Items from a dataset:
Start of Block
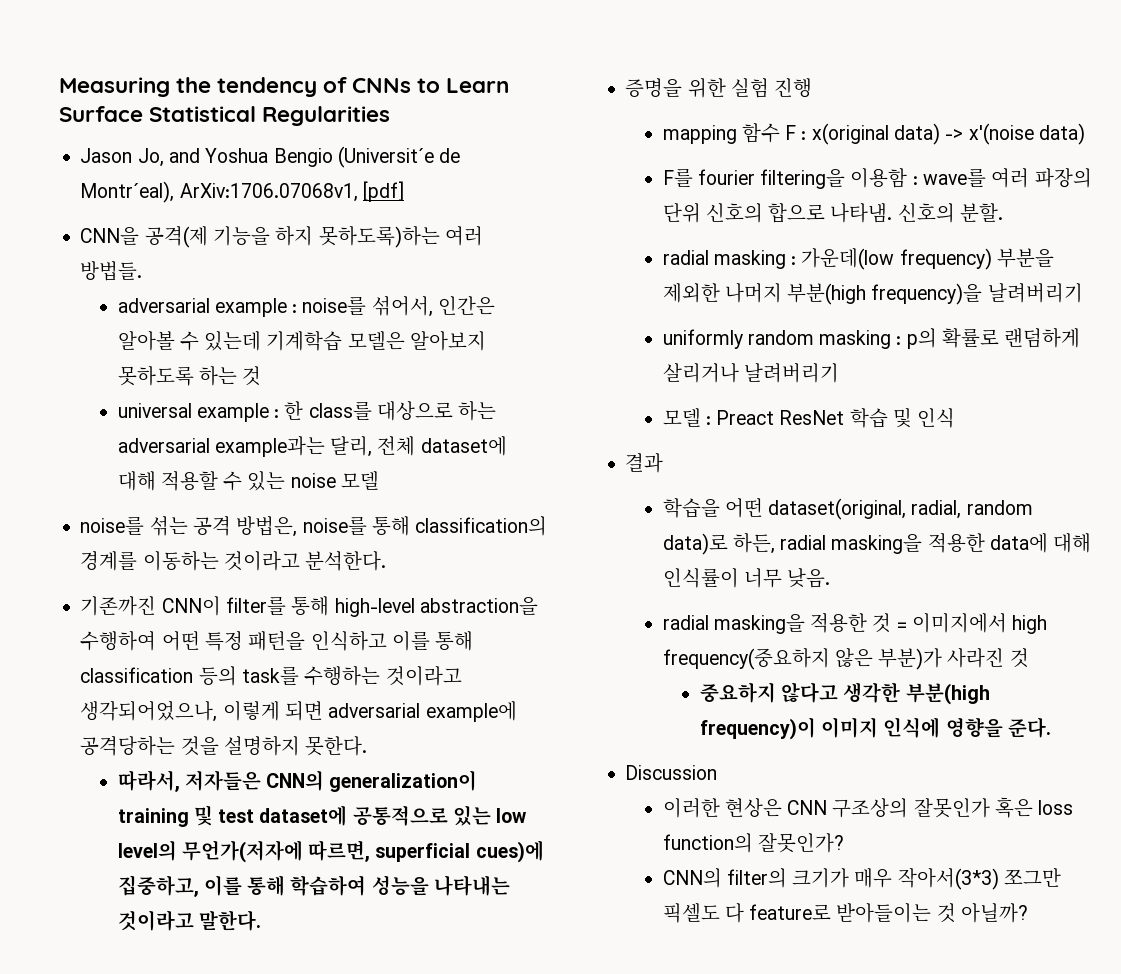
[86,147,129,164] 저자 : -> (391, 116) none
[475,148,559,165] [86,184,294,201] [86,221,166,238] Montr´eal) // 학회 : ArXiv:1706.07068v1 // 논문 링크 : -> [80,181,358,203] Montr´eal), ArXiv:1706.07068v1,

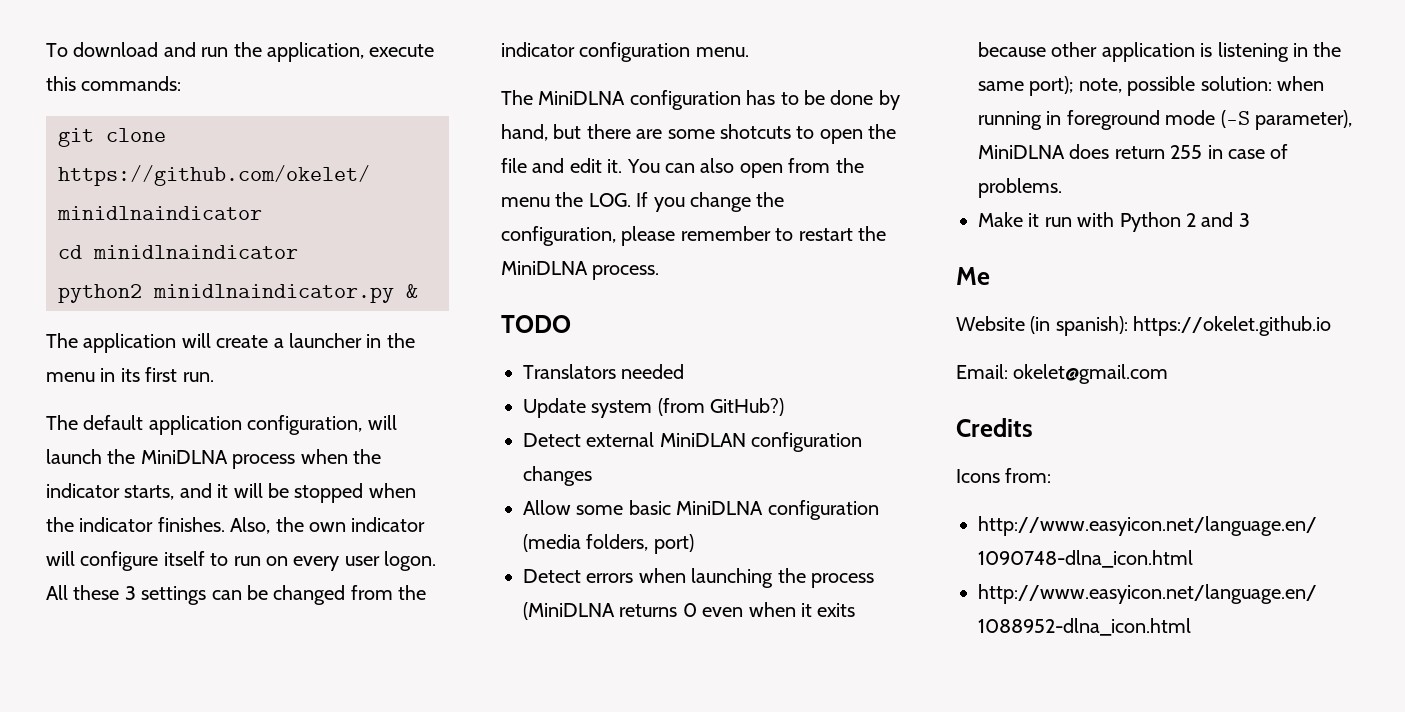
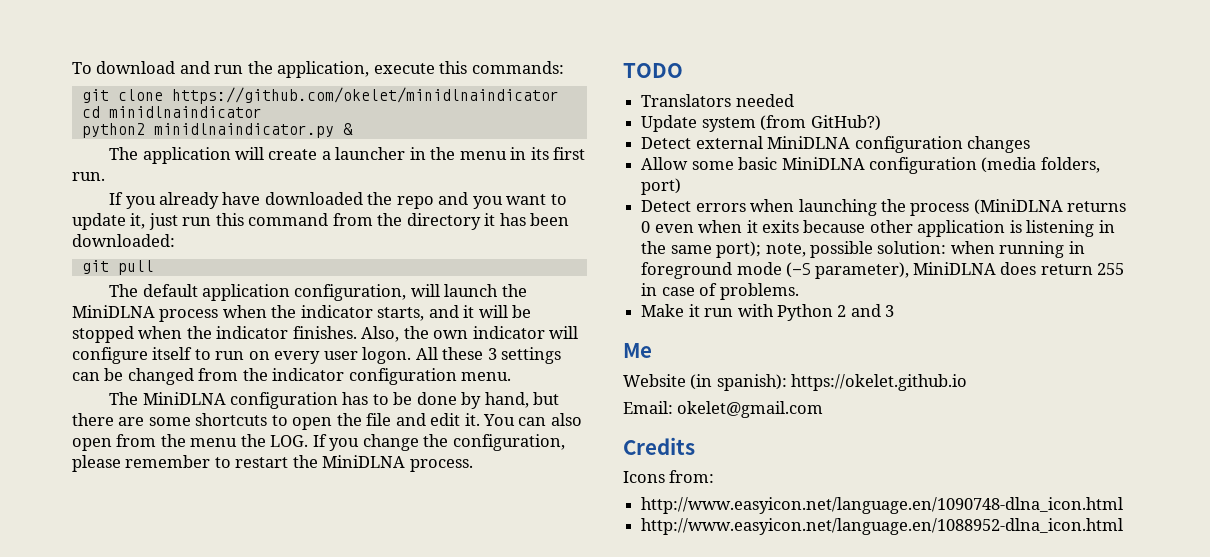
(214, 377) none -> [109,192,567,209] [72,213,570,230] [72,234,175,247] [81,260,154,275] // If you already have downloaded the repo and you want to update it, just run this command from the directory it has been downloaded: // git pull
[720,124,791,139] shotcuts -> [195,413,268,426] shortcuts
[659,433,746,447] MiniDLAN -> [767,136,851,149] MiniDLNA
End of Block
Output exactly the lines from the one containing "[720,124,791,139] shotcuts ->" through the last line of the records, both included. Output nothing else.

* **Result of the task**:
[720,124,791,139] shotcuts -> [195,413,268,426] shortcuts
[659,433,746,447] MiniDLAN -> [767,136,851,149] MiniDLNA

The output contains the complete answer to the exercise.